Grand débat: les élèves «décrocheurs»

Le décrochage est uniquement envisagé dans l'éducation nationale comme un mal qu'il faut bien avouer et contre lequel il faut lutter. On évite d'envisager que le décrochage se passe concrètement dans un établissement scolaire, dans la tête du jeune et de ses copains par rapport à cet établissement, et que c'est donc là que se situe vraisemblablement la cause première du décrochage.

Selon M6 dans une émission intitulée le sens de l'effort 3 millions de jeunes seraient en situation de décrochage. On propose ici une méthode militaire qui n'est probablement pas la panacée, ni sans aucun fondement quant au sens de l'effort. Mais d'où vient qu'on ait envie de vaincre l'Everest, si ce n'est par passion de l'alpinisme ?

  • Selon cette émission "3 millions de décrocheurs en France"
    "En France, rappelle la chaîne dans sa présentation de l’émission, « 3 millions de jeunes ne sont ni en études, ni en emploi, ni en formation ».
    Ces jeunes hommes et femmes ne sont pas des délinquants, ce sont des jeunes sortis du système scolaire et professionnel et qui ne font rien de leur journée. Leurs parents sont désespérés car leurs enfants ont tout abandonné et ont perdu toute motivation."
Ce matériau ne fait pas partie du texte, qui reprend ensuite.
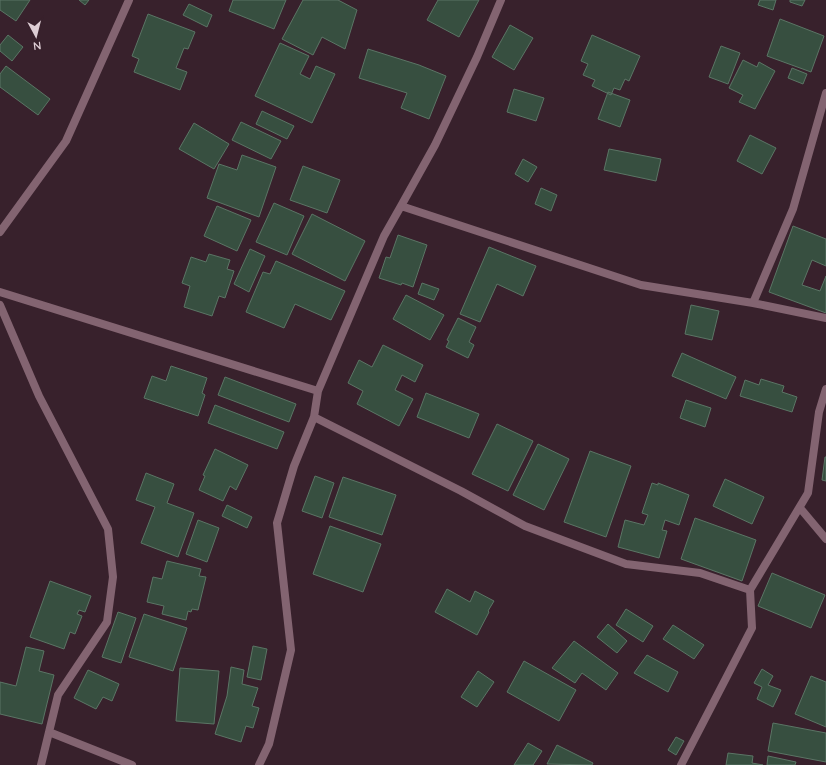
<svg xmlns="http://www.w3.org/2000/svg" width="826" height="765" viewBox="0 0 826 765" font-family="Quicksand,sans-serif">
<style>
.building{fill:#374f40;stroke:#5b7565}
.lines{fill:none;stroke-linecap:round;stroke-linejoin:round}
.minor{stroke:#836471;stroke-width:8}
</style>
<rect width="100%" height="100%" fill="#38212c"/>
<path class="building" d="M0,0h30l-14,21 -16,-11z
M79,0h10l-4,5z
M233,0h53l-12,29 -45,-18z
M303,0h35l19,10 -12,39 -23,-12 -9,18 -31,-16z
M438,0h41l-20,37 -32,-17z
M760,0h16l-3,10 -15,-5z
M790,0h15l-3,6 -12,-4z
M189,4l23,11 -5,12 -24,-12z
M148,14l47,18 -7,17 -4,-1 -8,20 11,4 -7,18 -46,-18 5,-13 -7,-3z
M780,19l44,17 -13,36 -44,-16z
M510,25l23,13 -19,32 -22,-13z
M8,35l15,12 -11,14 -12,-10v-6z
M592,35l48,21 -11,25 -4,-2 -5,11 -6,-2 -3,7 -19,-9 3,-6 -12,-5 5,-11 -7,-3z
M280,43l29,13 -9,18 10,5 6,-13 19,8 -23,49 -57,-27z
M721,46l19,7 -12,31 -19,-7z
M368,49l51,16 27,11 -17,43 -28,-11 6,-15 -48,-15z
M743,60l14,7 2,-5 16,9 -20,38 -16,-7 4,-7 -14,-7z
M6,66l44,33 -12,16 -38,-28v-13z
M792,68l15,6 -4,10 -15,-6z
M514,89l30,9 -8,23 -29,-9z
M608,92l22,8 -10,27 -22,-8z
M262,111l32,15 -7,13 -31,-15z
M241,122l40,19 -10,18 -39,-19z
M194,123l35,21 -15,25 -35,-20z
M750,135l26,13 -14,26 -25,-13z
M609,149l52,10 -5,22 -52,-11z
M242,155l34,12 -17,50 -52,-19 12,-34 18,6z
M523,159l14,8 -9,15 -13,-8z
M303,166l37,14 -13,33 -37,-13z
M541,188l16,7 -6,16 -16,-7z
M274,203l30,13 -17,39 -31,-13z
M217,206l34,14 -14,31 -33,-15z
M312,214l53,27 -20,40 -53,-27z
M793,226l33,13v27l-14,-6 -10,25 18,6 6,-15v37l-57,-21z
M398,235l29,10 -14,42 -11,-4 -1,2 -22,-7 7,-21 4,1z
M489,247l47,19 -13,30 -26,-12 -17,38 -20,-8z
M250,249l15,7 -16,36 -15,-8z
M209,254l21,6 -3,9 7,2 -9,27 -6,-2 -7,20 -28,-9 6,-21 -8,-3 9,-26 15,5z
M276,261l69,30 -14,29 -36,-16 -11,24 -38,-16 17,-40 7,2z
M422,283l17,6 -5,11 -16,-6z
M406,295l38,20 -14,25 -37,-21z
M691,305l28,6 -7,29 -27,-6z
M458,318l18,9 -7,15 5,3 -6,13 -22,-11 3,-6 -2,-1z
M383,345l40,20 -8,17 -13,-7 -7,15 18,9 -14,27 -42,-22 6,-13 -15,-8 11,-23 13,7z
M682,353l54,24 -10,22 -54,-23z
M171,366l36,12 -5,15 3,2 -7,21 -54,-18 8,-22 14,5z
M225,377l71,27 -7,18 -71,-27z
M761,379l23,7 -2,6 15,5 -5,15 -52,-16 5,-16 14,5z
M426,393l53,21 -10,24 -52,-21z
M686,400l25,8 -6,19 -25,-9z
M215,405l69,27 -7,17 -69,-26z
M497,424l36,17 -25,50 -36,-17z
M538,444l31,15 -25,51 -31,-15z
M215,449l33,16 -12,25 -6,-4 -7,15 -24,-11 6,-14 -2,-1z
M590,451l41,15 -25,71 -42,-15z
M825,457h1v24l-4,-1z
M146,473l28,11 -7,19 27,10 -16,44 -37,-14 14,-36 -19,-7z
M315,476l19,7 -12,35 -20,-7z
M343,477l53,18 -14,40 -53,-18z
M725,479l39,18 -12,27 -39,-18z
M652,483l6,2v-2l31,12 -10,30 -14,-5 -3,10 5,1 -8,27 -41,-11 7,-27 19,5 4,-10 -6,-2z
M227,505l25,12 -5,11 -25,-12z
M695,518l61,22 -14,41 -61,-22z
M198,520l21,8 -12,34 -21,-8z
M330,526l51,18 -18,48 -50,-18z
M167,561l34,8 -2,7 7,1 -8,33 -6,-1 -1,3 -3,-1 -2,9 -24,-6 2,-8 -17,-4 6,-25 9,2z
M772,573l53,22 -14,33 -53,-22z
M50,581l41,15 -6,16 -6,-2 -2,4 5,2 -7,18 -5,-2 -6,17 -34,-12z
M447,589l23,13 5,-11 19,10 -6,10 1,1 -12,23 -42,-23z
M626,609l27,17 -10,16 -27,-17z
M118,612l18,6 -15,45 -19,-6z
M144,614l43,14 -14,43 -44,-14z
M608,624l19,17 -10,12 -20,-16z
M673,625l31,20 -10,14 -31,-20z
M574,641l44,32 -12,17 -24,-17 -7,10 -23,-15z
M253,646l14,3 -6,31 -14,-3z
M26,647l18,4 -5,20 15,4 -12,49 -42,-10v-32l16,4z
M647,655l31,17 -10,20 -34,-19z
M524,661l52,29 -17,31 -52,-29z
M231,667l13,3 -2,14 16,4 -6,18 7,2 -6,20 -7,-2 -5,16 -26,-8 12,-38z
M180,668l39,3 -5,53 -38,-3z
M762,669l11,7 -5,9 13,5 -8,17 -16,-8 5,-12 -8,-4z
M88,670l31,14 -7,17 -9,-4 -7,12 -22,-11z
M478,671l16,11 -17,25 -16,-10z
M811,676l15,6v45l-31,-13z
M773,723l53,10v29l-58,-11z
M676,737l8,4 -8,14 -8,-5z
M528,743l14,8 -9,14h-19z
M557,745l36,18 -1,2 -45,-1z
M728,753l25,3 -1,7 11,2h-37z
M768,756l28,6 -1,3h-28z"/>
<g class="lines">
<path class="minor" d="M401,206l240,79 112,18 73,15
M0,232l66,-91 63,-141
M0,292l318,99 -4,26 147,74 64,35 101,38 74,9 50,17
M753,303l40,-94 33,-116
M0,305l39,91 69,133 5,48 -6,45 -49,73 -17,70
M318,391l66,-155 17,-30 34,-61 42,-88 24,-57
M800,508l26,31
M49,732l83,33
M259,765l10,-21 22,-94 -14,-127 17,-57 20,-49
M681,765l71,-137 -2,-38 58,-97 11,-81 7,-23"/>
</g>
<g transform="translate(36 36) rotate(173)" stroke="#38212c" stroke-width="3" paint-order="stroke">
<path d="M0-3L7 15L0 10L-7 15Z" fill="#ddcdd4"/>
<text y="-6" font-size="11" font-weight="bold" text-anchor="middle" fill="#ddcdd4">N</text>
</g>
</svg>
Mon objectif n'est pas de discuter ces chiffres. Qu'ils soient quelque peu exagérés ou en deçà de la vérité, qu'ils ne précisent pas les critères utilisés, peu importe, ils montrent un ordre de grandeur de l'ampleur du problème. Pour ma part, je constate que le problème débute souvent pendant l'âge de la scolarité obligatoire, c'est à dire avant 16 ans.

Ce qui me frappe dans cette souffrance des familles, c'est qu'au collège, à l'école ou au lycée, on met implicitement ou ouvertement en accusation le comportement des jeunes et la mauvaise influence des familles. Les causes seraient le manque d'autorité des parents, de multiples causes exogènes de la société moderne, dont la plus emblématique est le smartphone. Bref les jeunes ne seraient pas adaptés à cause de facteurs étrangers à l'école.

Les jeunes ne sont pas responsables de la société dans laquelle ils naissent. Aujourd'hui un monde sans smartphone, pour reprendre comme exemple le diable emblématique, serait comme un monde sans voiture pour leurs parents. Ils sont nés avec. Nécessairement cela induit d'autres modes relationnels, d'organisation et de pensée, par rapport auxquels le monde de l'éducation nationale apparaît comme inerte, sans émotions, fade, fermé, inintéressant. Mort. Cela provoque une fracture schizophrénique entre les adultes et beaucoup de jeunes, notamment chez ceux qui sont ouverts à d'autres cultures familiales.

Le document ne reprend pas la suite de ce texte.